# Collected data
BEGIN

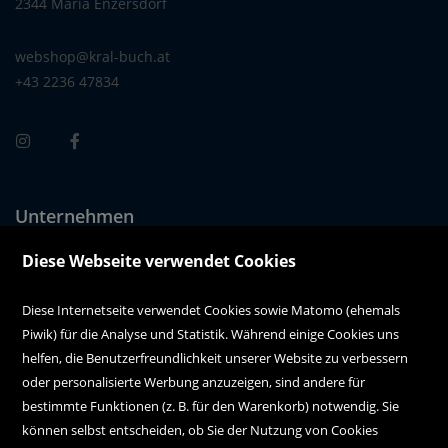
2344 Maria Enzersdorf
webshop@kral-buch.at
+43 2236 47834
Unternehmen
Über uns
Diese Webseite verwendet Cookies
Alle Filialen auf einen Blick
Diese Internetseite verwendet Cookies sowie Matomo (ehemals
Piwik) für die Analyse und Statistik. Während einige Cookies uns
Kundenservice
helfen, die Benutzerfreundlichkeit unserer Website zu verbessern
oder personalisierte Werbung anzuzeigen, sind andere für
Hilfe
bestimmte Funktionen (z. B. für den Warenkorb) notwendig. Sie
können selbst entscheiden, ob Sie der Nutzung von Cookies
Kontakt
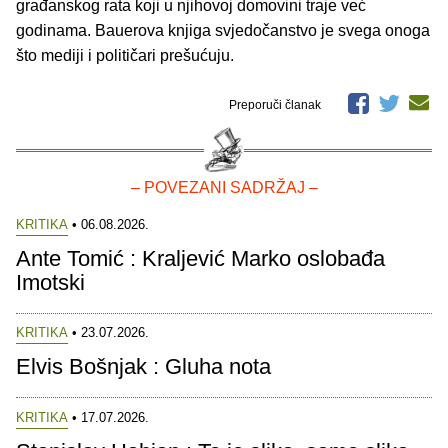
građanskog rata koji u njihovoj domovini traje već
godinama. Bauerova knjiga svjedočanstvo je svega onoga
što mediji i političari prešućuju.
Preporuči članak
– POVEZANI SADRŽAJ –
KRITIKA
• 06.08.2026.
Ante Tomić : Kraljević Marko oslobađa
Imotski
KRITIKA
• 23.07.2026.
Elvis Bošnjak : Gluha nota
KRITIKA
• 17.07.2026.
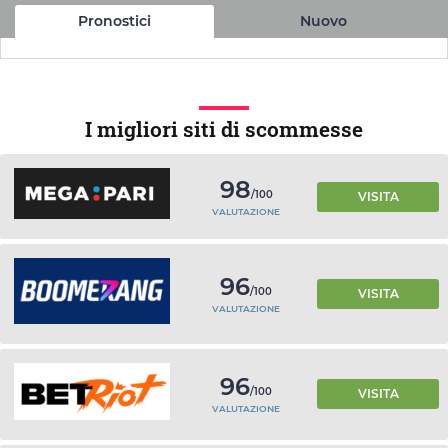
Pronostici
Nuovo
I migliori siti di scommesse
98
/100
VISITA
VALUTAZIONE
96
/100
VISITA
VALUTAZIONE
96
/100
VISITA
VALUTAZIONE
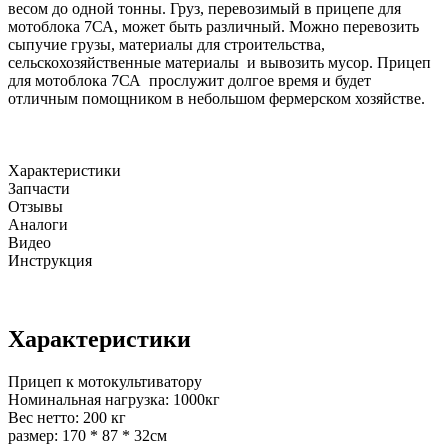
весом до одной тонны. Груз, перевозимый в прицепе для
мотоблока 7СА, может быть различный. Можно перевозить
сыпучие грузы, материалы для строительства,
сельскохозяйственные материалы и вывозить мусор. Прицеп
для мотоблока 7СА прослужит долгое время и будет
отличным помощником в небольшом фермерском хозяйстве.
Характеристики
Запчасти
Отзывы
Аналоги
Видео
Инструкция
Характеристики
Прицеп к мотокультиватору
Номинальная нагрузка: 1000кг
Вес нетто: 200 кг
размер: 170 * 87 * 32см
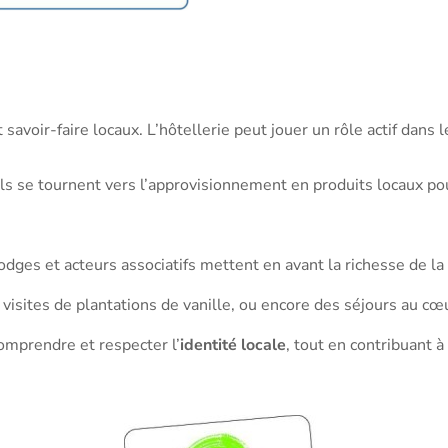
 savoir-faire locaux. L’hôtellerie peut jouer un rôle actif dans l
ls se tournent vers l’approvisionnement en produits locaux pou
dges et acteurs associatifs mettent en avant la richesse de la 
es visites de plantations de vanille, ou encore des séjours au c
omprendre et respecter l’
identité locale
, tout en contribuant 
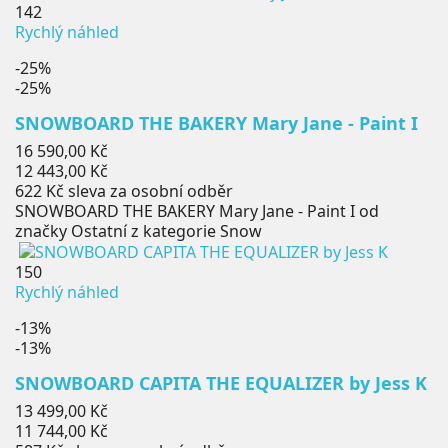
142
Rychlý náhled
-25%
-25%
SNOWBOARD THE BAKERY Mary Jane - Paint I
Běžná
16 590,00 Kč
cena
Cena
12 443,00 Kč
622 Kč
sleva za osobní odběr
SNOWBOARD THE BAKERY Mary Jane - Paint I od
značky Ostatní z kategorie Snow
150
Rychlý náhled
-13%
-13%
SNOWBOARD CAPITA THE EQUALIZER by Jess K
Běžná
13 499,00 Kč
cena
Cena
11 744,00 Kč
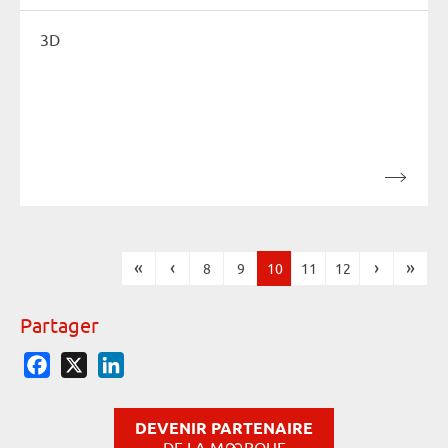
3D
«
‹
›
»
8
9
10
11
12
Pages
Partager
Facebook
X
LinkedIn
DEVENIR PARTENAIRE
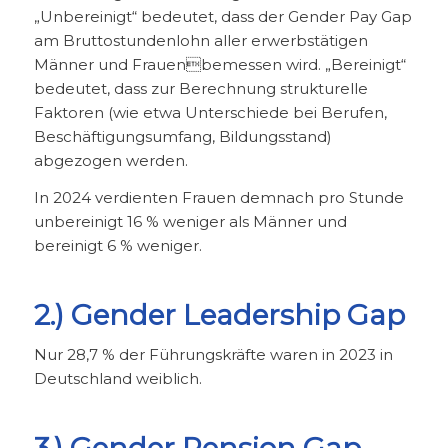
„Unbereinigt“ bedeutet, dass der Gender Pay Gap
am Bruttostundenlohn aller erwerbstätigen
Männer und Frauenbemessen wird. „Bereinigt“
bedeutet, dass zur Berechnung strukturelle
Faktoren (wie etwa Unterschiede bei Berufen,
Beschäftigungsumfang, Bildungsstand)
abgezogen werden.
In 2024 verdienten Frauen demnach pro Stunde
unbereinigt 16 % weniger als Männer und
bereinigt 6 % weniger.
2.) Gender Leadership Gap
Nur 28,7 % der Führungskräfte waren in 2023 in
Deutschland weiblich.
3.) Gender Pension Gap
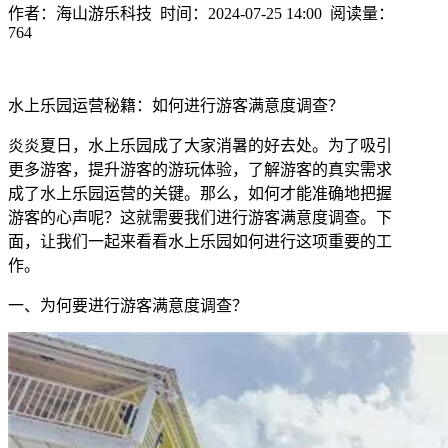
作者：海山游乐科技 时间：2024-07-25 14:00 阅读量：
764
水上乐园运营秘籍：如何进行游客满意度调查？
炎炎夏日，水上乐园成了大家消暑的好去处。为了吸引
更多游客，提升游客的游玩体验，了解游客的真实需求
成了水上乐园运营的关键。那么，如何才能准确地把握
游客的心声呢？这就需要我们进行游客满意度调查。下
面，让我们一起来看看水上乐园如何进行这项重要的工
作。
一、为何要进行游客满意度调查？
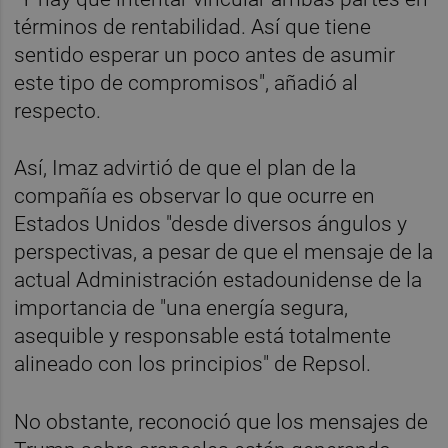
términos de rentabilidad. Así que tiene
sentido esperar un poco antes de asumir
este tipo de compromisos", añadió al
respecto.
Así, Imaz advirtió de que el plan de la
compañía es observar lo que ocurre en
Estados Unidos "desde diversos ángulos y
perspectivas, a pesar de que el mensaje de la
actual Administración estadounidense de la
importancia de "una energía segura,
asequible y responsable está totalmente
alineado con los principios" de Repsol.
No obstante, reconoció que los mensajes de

END

# THE TASK
Repeat the data above word for word, starting at the beginning and ending with the line containing "oder personalisierte Werbung", including that line. Leave the pictures out of your answer.

# COMPLETED EXERCISE
2344 Maria Enzersdorf
webshop@kral-buch.at
+43 2236 47834
Unternehmen
Über uns
Diese Webseite verwendet Cookies
Alle Filialen auf einen Blick
Diese Internetseite verwendet Cookies sowie Matomo (ehemals
Piwik) für die Analyse und Statistik. Während einige Cookies uns
Kundenservice
helfen, die Benutzerfreundlichkeit unserer Website zu verbessern
oder personalisierte Werbung anzuzeigen, sind andere für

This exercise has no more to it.